== Passage ==
......

The Farey Sequence Fn for any integer n with n >= 2 is the set of irreducible rational numbers a/b with 0 < a < b <= n and gcd(a,b) = 1 arranged in increasing order. The first few are
F2 = {1/2}
F3 = {1/3, 1/2, 2/3}
F4 = {1/4, 1/3, 1/2, 2/3, 3/4}
F5 = {1/5, 1/4, 1/3, 2/5, 1/2, 3/5, 2/3, 3/4, 4/5}
You task is to calculate the number of terms in the Farey sequence Fn.
Input
There are several test cases. Each test case has only one line, which contains a positive integer n (2 <= n <= 10 6). There are no blank lines between cases. A line with a single 0 terminates the input.
Output
For each test case, you should output one line, which contains N(n) ---- the number of terms in the Farey sequence Fn.
Sample Input
2 3 4 5 0
Sample Output
1 3 5 9
典型的欧拉函数问题,你在打表的时候最后累加打表一下,就行了。
#include<stdio.h>
#include<string.h>
#define N 1000010
long long int a[N];
void cn()
{
a[1]=1;
for(int i=2; i<N; i++)
a[i]=i;
for(int i=2; i<N; i++)
if(a[i]==i)
for(int j=i; j<N; j+=i)
a[j]=a[j]/i*(i-1);
for(int i=3; i<N; i++)
a[i]+=a[i-1];
}
int main()
{
cn();
int z;
while(~scanf("%d",&z)&&z)
{
printf("%lld\n",a[z]);
}
return 0;
}

......

== Data to examine ==
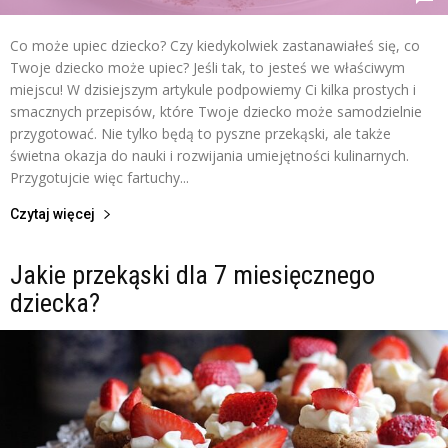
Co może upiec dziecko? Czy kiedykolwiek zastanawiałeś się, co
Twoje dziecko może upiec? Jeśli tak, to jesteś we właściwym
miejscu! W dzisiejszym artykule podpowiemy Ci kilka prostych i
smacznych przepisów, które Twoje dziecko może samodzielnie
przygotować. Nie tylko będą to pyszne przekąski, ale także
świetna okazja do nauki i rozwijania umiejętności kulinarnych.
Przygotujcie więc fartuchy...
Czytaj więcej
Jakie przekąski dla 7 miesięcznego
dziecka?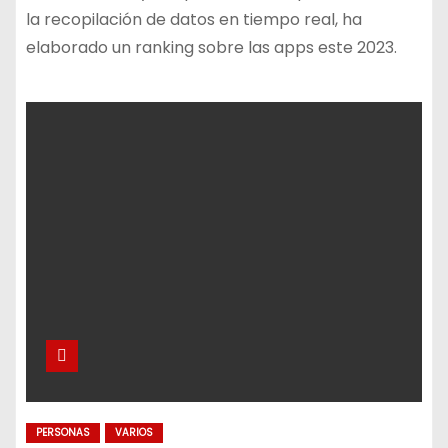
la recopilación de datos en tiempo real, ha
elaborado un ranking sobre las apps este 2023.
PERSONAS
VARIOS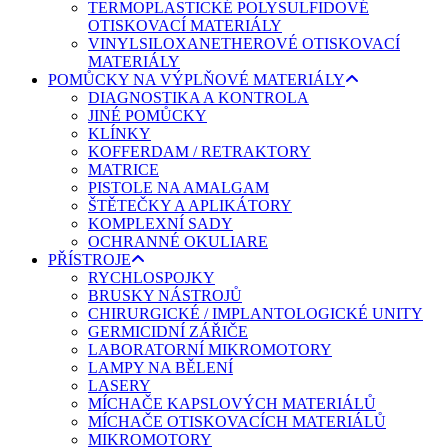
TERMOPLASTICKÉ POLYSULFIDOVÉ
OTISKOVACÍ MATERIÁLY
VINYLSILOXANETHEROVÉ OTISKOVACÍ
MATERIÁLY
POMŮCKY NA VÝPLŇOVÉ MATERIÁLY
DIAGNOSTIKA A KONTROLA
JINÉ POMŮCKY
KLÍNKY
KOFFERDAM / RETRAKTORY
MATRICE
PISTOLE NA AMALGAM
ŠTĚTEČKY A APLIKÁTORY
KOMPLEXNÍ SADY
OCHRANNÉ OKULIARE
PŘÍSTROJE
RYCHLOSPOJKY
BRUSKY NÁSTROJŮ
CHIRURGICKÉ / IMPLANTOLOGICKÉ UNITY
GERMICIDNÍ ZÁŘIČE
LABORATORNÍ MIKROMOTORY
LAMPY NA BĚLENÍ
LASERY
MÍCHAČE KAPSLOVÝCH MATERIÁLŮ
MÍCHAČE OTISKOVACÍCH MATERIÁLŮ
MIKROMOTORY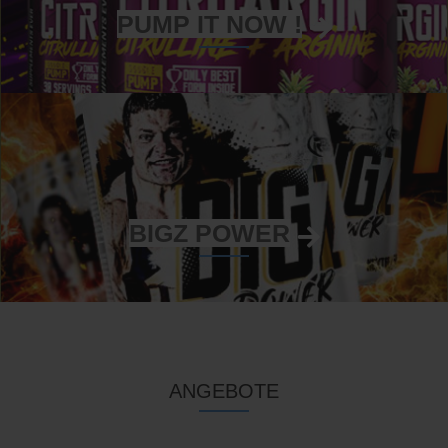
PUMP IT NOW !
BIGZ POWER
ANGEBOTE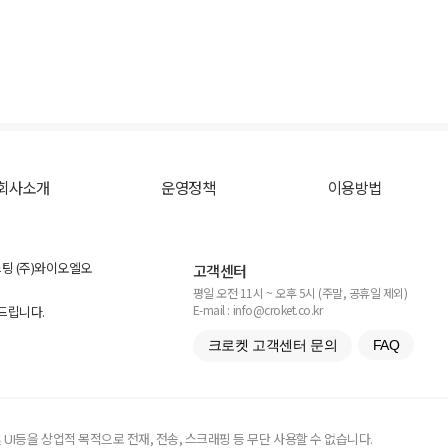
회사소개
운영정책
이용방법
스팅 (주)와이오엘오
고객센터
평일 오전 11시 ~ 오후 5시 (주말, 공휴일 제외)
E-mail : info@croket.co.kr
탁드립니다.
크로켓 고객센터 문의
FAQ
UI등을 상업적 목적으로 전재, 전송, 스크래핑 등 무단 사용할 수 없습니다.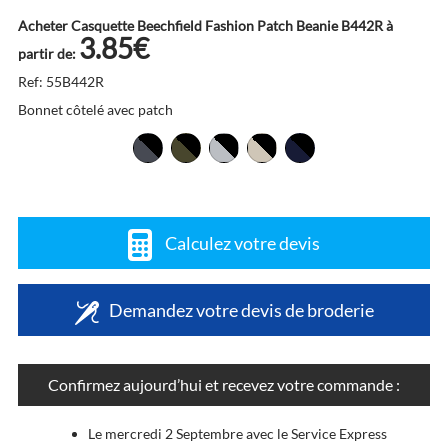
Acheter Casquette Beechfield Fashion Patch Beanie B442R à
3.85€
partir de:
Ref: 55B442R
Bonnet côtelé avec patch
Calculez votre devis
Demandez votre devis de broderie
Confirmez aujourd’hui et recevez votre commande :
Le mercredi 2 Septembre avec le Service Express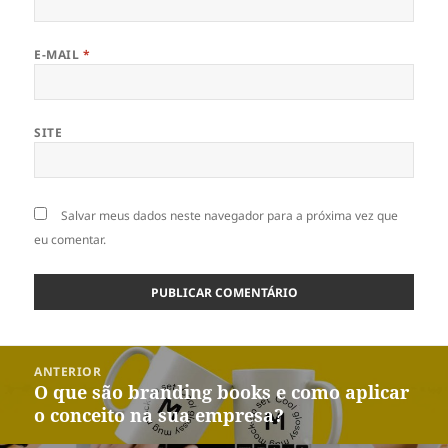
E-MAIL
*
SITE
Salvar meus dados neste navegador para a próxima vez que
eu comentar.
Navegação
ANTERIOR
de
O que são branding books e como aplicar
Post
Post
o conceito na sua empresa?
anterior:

......

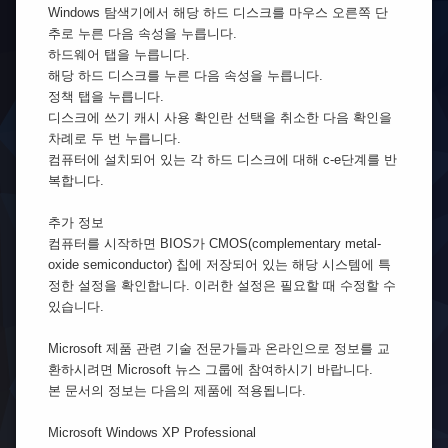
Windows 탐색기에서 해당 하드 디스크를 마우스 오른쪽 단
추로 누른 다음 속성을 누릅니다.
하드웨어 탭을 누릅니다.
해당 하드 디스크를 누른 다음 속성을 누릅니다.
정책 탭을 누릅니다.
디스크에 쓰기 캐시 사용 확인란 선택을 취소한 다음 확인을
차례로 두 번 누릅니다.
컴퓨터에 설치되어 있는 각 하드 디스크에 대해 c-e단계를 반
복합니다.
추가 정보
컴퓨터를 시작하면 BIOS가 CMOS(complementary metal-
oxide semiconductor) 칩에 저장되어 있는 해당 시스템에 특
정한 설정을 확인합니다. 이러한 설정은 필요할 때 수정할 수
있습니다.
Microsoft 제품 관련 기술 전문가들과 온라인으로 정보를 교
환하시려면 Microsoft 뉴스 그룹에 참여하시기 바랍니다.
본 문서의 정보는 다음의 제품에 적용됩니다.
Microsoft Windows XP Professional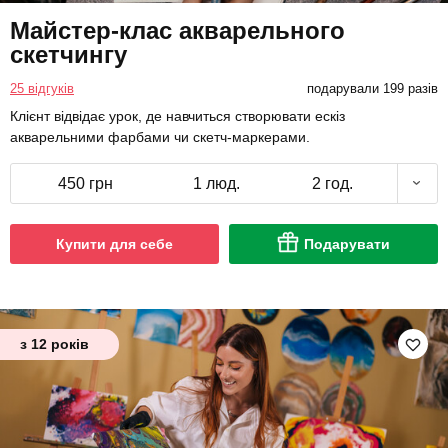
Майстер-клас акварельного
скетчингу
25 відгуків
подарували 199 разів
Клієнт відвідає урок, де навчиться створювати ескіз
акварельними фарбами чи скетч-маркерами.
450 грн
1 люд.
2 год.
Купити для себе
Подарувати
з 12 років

......

Write out the Farey sequence problem again from "The Farey Sequence Fn for" through "terminates the input.", replacing "increasing" with "ascending". The listing can be left aside.

== Answer space ==
The Farey Sequence Fn for any integer n with n >= 2 is the set of irreducible rational numbers a/b with 0 < a < b <= n and gcd(a,b) = 1 arranged in ascending order. The first few are
F2 = {1/2}
F3 = {1/3, 1/2, 2/3}
F4 = {1/4, 1/3, 1/2, 2/3, 3/4}
F5 = {1/5, 1/4, 1/3, 2/5, 1/2, 3/5, 2/3, 3/4, 4/5}
You task is to calculate the number of terms in the Farey sequence Fn.
Input
There are several test cases. Each test case has only one line, which contains a positive integer n (2 <= n <= 10 6). There are no blank lines between cases. A line with a single 0 terminates the input.